SELECTED EXCERPT

Generally speaking, Schulte-Tenckhoff summarizes the challenges faced by indigenous peoples as such: the loss of their traditional lands necessary for their subsistence and the threat hanging over the preservation of their collective identities faced with the modern society and its development model (Schulte-Tenckhoff, 1997: 41). In his report on indigenous peoples and conflict resolution, Miguel Alfonso Martínez considers six “basic root causes of actual or potential conflict”, among which are development projects undertaken by non-indigenous entities and individuals affecting traditional indigenous lands (Martinez, 2004).

Our research precisely aims at showing the impact of development projects on the identity of indigenous peoples and how they can destabilize them.

2. Indigenous peoples and destabilization

We understand a destabilization within indigenous peoples mainly as the decrease of the social cohesion, which can even lead to a social conflict. The central element is group identity, that is to say the common identity that creates and maintains cohesion. We think that development projects affecting indigenous peoples will affect their group identity through a certain number of vectors, described below, which will challenge their values and harm their cohesion.

PROBLEMS TO SOLVE
- A) Answer these questions about the excerpt on indigenous peoples and development projects, one line each:
(i) What two challenges does Schulte-Tenckhoff say indigenous peoples face?
(ii) How many "basic root causes of actual or potential conflict" does Miguel Alfonso Martínez consider in his report?
(iii) What is named as the central element in the destabilization of indigenous peoples?
- B) Summarize the excerpt on indigenous peoples and development projects in two sentences.
- C) Write the next part of the excerpt on indigenous peoples and development projects, picking up after its final sentence.

EXTRACTED MATERIAL
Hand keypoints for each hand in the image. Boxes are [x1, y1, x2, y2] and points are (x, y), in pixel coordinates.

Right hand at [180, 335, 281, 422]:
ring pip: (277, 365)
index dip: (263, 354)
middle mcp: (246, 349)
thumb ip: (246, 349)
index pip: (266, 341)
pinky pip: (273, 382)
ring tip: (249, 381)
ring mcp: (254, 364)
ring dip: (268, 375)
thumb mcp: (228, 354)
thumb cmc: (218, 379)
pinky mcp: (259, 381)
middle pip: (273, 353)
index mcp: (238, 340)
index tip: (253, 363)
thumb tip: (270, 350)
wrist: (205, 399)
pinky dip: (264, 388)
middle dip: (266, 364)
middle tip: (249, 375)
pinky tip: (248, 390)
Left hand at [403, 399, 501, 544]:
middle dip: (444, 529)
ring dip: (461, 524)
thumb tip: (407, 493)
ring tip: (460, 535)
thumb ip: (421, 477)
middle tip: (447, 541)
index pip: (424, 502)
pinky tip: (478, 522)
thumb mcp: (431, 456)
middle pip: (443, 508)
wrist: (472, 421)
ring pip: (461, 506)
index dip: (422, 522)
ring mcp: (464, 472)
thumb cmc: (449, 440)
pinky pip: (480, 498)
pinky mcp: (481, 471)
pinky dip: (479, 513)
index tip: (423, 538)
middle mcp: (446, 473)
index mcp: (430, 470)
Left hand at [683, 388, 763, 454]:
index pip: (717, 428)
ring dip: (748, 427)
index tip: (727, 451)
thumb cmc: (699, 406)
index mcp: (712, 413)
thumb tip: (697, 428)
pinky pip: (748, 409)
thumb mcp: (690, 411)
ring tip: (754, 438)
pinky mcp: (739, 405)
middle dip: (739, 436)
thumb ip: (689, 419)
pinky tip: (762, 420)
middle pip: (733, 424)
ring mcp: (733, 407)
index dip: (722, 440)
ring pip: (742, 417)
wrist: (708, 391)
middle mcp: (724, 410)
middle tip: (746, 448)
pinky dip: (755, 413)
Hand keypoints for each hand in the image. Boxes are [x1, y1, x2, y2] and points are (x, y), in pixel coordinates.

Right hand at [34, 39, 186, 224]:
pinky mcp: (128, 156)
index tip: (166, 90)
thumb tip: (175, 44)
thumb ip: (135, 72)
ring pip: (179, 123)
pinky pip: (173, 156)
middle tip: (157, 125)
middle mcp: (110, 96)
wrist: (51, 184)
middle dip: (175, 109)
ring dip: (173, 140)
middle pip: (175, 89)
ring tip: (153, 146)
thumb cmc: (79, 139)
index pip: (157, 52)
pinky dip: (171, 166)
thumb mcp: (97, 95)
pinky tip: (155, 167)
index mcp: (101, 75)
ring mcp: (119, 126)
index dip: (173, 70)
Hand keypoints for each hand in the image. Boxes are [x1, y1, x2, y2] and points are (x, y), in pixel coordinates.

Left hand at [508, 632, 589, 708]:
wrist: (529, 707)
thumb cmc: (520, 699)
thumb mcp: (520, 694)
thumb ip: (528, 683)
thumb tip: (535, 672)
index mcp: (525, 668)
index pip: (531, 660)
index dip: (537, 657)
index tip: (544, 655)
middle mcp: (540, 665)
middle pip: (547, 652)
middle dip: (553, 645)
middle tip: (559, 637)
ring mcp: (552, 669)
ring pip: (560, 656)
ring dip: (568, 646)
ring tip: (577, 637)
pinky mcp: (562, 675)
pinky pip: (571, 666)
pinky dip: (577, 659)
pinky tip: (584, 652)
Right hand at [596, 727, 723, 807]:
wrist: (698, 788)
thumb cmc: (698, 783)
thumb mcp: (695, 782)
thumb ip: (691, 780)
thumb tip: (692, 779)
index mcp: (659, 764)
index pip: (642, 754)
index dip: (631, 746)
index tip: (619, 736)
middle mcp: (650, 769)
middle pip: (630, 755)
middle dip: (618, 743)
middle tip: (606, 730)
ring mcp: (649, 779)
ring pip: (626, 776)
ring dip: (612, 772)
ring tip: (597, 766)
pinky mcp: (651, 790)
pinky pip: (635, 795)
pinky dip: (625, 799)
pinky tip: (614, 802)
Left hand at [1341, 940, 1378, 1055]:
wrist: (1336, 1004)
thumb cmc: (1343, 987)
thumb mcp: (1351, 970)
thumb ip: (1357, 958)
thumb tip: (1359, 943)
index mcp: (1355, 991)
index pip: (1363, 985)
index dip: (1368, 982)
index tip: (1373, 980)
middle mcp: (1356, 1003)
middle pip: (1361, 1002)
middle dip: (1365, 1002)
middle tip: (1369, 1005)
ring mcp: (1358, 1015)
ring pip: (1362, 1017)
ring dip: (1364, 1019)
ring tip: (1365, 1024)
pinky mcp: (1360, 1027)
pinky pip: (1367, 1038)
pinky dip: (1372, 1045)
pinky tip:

EXERCISE RESPONSES
- A)
(i) The loss of the traditional lands needed for their subsistence, and the threat to the preservation of their collective identities in the face of modern society and its development model.
(ii) Six.
(iii) Group identity, the common identity that creates and maintains cohesion.

- B) Schulte-Tenckhoff identifies the loss of traditional lands and threats to collective identity as the main challenges facing indigenous peoples, and Martínez counts development projects by non-indigenous entities affecting indigenous lands among six root causes of conflict. The research sets out to show how such projects affect indigenous identity and can destabilize these peoples, with destabilization understood mainly as a decrease in social cohesion, centered on group identity, that the projects harm through several vectors.

- C)
According to Gurr, in a different context, “ethnopolitical conflicts are fought not just about resources or power, but about protecting group status, culture, and identity. Identity and beliefs are non-negotiable” (Gurr, 1994: 365). Going deeper in this matter, Pearson considers that the identity dimension should not be necessarily dissociated from the instrumental dimension, and then that “reassuring parties about their security and access to key resources or ancestral homelands can address many concerns related to identity” (Pearson, 2001: 278). In fact, we recognize ourselves in the poststructural approach of identity that combines some elements coming from various socio-psychological theories of identity and includes considerations of interests in addition to considerations of identity: “like social identity theory, poststructural theory presumes that identities are produced through social comparisons, and that group value is assigned through such comparisons. Like realistic conflict theory, it incorporates the belief that resources are usually scarce and that people are motivated by “rational” desires to promote their interests. And like the literature on social representations, it focuses on the ways that beliefs about identity groups are constructed through discourse and symbols” (Kreidie & Monroe, 2002: 14). We adhere to this approach that applies perfectly to our case. Firstly, we consider that in their great majority indigenous peoples are driven by the pursuit of their main interest, which is the maintenance of their territory threatened by the incursion of non-indigenous, as this has regularly been the case. Secondly, the social identity theory also applies, as the definition of the indigenous identity requires the distinction from others and induces a social comparison which, without implying the affirmation of a superiority on others, engenders, however, the comparison on some aspects (such as the management of the environment and the relation to the nature or the economic organization). Concerning the system of beliefs on which the identity is based, each identity group possesses its own symbols and cosmogony that establish the place and the role of the group and define their values, that is to say “an enduring belief that a specific mode of conduct or end-state of existence is personally or socially preferable to an opposite or converse mode of conduct or end-state of existence” (Rokeach, 1073: 5).

We propose that a development intervention can destabilize indigenous peoples if it represents a threat to their groups’ interests or their common identity, these two aspects being linked, and then if it is in opposition to their common values, these values being part of the social identity (Bettencourt & Hume, 1999: 119). We are thus located in a logic of group, as we are not interested in the individual interests and identities within a group, but in this group itself, composed by individuals who share common values, interests and identities.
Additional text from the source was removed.